Celebridades

A história de Joyce Bryant, a última diva viva

Chamam-lhe a "Diva Perdida” ou a Marilyn Monroe negra. Esta mulher, hoje com 91 anos, abriu caminho para outras estrelas musicais como Aretha Franklin e afastou-se das luzes da ribalta até que o mundo se esqueceu dela. O seu legado musical, embora curto, é eterno.

19 de junho de 2020 | Rita Silva Avelar
De uma silhueta intocável, torneada pelos vestidos “estilo sereia”, o cabelo curto e branco platinado, e uma expressão glamorosa, Joyce Bryant era a cantora preferida de Martin Luther King, e uma das estrelas mais promissoras das décadas de 40 e 50. Depois, decidiu afastar-se do mundo do espectáculo e dedicou-se à religião e ao ensino vocal. Havia quem lhe chamasse a “Marilyn negra” por causa do visual arrojado e de se ter tornando na primeira sex symbol afro americana. A Vanity Fair espanhola recorda-a, num artigo recente, como uma das últimas divas vivas.

Nascida Emily Bryant em Oakland, na Califórnia, e a terceira de oito irmãos, Joyce Bryant foi a estrela do Copacabana, em Manhattan, onde atuou com Sammy Davis Jr., e houve quem a comparasse a Aretha Franklin, dizendo que esta era o protótipo do soul da cantora, uma versão evangélica de July Garland ou até uma mistura entre as vozes de Grace Jones e Maria Callas. Na sua primeira performance, num bar, deslumbrou a plateia com On Top of Old Smoky. Seguiram-se quatro anos de performances, que lhe valeram os títulos de "The Bronze Blond Bombshell" e “The Voice You’ll Always Remember.”

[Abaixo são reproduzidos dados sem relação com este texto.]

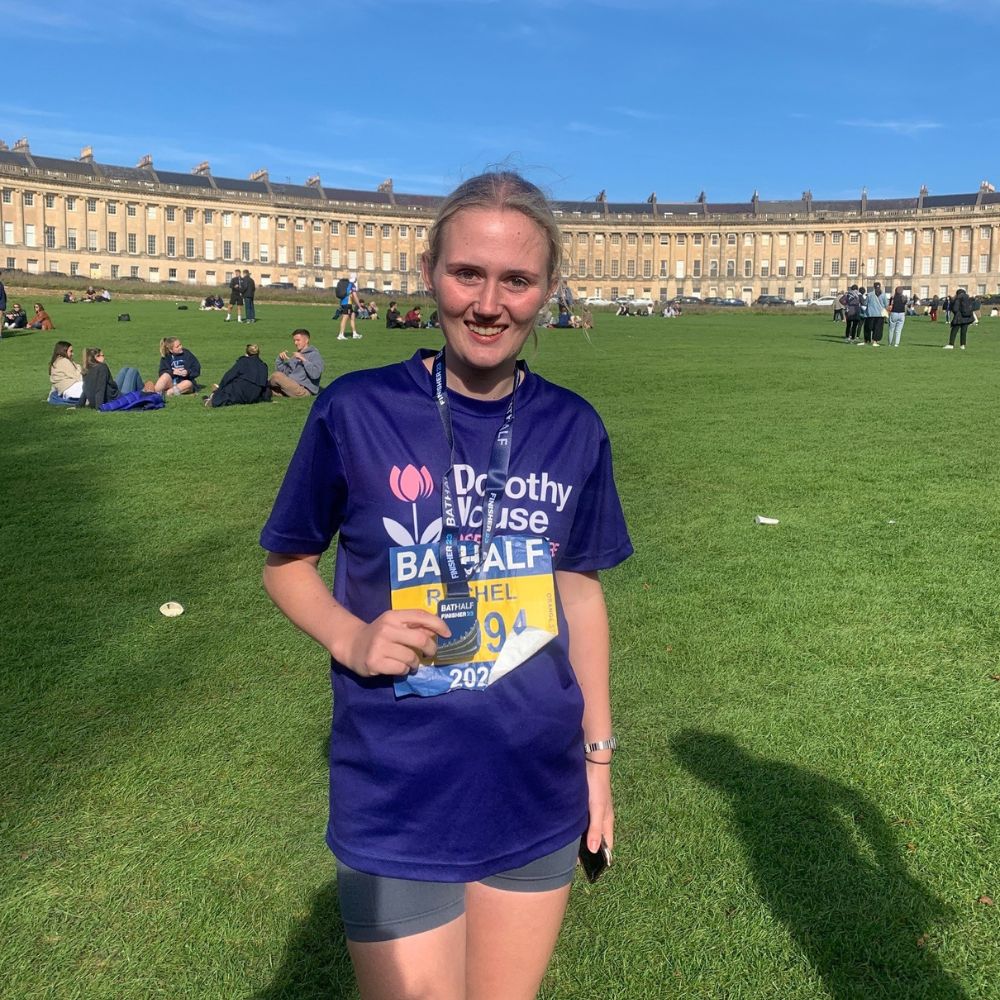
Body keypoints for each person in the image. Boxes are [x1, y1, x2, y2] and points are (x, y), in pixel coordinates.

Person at [260, 170, 632, 1000]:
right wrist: (351, 636)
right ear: (430, 272)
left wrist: (597, 763)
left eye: (517, 280)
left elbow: (579, 591)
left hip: (535, 781)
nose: (489, 303)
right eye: (468, 273)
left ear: (548, 291)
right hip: (400, 785)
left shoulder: (573, 426)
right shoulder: (356, 409)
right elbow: (285, 564)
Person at [205, 343, 270, 407]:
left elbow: (229, 376)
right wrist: (266, 398)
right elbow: (265, 384)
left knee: (226, 392)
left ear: (247, 353)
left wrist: (220, 388)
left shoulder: (243, 361)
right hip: (253, 396)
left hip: (240, 392)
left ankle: (213, 396)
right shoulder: (264, 366)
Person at [81, 347, 147, 407]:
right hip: (115, 400)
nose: (104, 358)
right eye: (102, 355)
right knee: (133, 371)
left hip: (112, 393)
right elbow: (100, 388)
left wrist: (79, 404)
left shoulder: (86, 369)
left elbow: (85, 389)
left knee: (124, 369)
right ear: (96, 357)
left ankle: (143, 393)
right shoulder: (102, 367)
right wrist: (99, 407)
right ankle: (144, 395)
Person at [269, 328, 324, 397]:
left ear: (306, 340)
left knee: (277, 376)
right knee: (268, 389)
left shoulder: (314, 355)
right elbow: (284, 372)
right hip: (292, 386)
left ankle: (264, 386)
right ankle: (263, 389)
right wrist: (280, 360)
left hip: (304, 390)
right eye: (294, 340)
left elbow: (315, 375)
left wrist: (304, 360)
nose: (295, 343)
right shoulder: (296, 355)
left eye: (298, 340)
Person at [338, 272, 363, 341]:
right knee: (345, 318)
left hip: (344, 303)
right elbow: (354, 296)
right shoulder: (352, 285)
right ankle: (341, 334)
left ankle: (354, 334)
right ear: (355, 278)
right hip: (347, 304)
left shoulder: (347, 284)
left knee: (352, 317)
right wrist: (360, 306)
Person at [863, 281, 888, 347]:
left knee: (868, 327)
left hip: (870, 314)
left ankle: (867, 340)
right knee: (878, 328)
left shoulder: (870, 294)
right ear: (880, 286)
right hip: (880, 314)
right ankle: (875, 341)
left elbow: (865, 303)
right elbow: (886, 304)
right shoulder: (883, 294)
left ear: (873, 287)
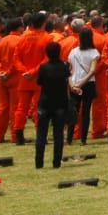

Em 1952, Bryant tornou-se na primeira artista negra a atuar no Hotel Aladdin Room em Miami Beach, na Flórida, embora as leis de segregação racial não permitissem que esta ficasse a dormir no hotel, nem que fosse fotografada em frente à fachada. Além da música, ia embarcando numa carreira como atriz, uma vez que foi a primeira escolha do realizador Otto Preminger para o filme Carmen Jones, cujo papel acabou por ser entregue a Dorothy Dandridge.

Entre as suas performances mais famosas, e além do Copacabana, passou pelo Hollywood’s Coconut Grove, o Teatro de Chicago em Illinois, e o Teatro Apollo no Harlem, durante o ano de 1955. Entre as suas designers preferidas estava Zelda Wynn Valdes, que a vestia com criações tão justas que, no fim de cada espectáculo, tinha que ser literalmente “carregada” para fora do palco. Diz-se que magnetizava multidões com sedutoras canções de amor, como Love for Sale e Drunk With Love.

Segundo o site Black Past, e como em quase todas as histórias de divas há um drama, o de Joyce Bryant ocorreu nesse ano glorioso. Após uma atuação, foi agredida fisicamente por ter recusado serviços sexuais. O incidente ganhou proporções maiores, tornando-se público, e acabou por manchar a sua reputação. Mais tarde, abusou de comprimidos para dormir, o seu cabelo ficou danificado devido a uma coloração intensa e teve de recorrer a perucas depois de um resultado desastroso. Além disso, e devido à intensa frequência com que atuava, a sua voz acabou por ficar danificada. Aos 28 anos afastou-se dos palcos para ir estudar na Universidade de Howard, regressando à indústria musical nos anos 60, para se tornar professora vocal.

Criada numa família profundamente crente na Igreja Adventista do Sétimo Dia, refugiou-se nesta religião. Como professora da Opera da Cidade de Nova Iorque, acabou por treinar vozes como a de Phyllis Hyman, Raquel Welch, Michelle Rosewoman e Jennifer Holiday. Hoje, com 91 anos, vive com Alzheimer aos cuidados de uma sobrinha, Robyn LaBeaud. Recusou-se, até ao fim da sua carreira, em ser uma vítima da gigante máquina do entretenimento. De resto, tudo permanece em mistério.

The Last Diva, ou em português a última diva, é o nome do documentário que o jornalista e o cineasta musical Jim Byers, que ouviu falar dela em 1998 e a perseguia até poder entrevistá-la, tenta realizar há duas décadas (e que ainda está por terminar).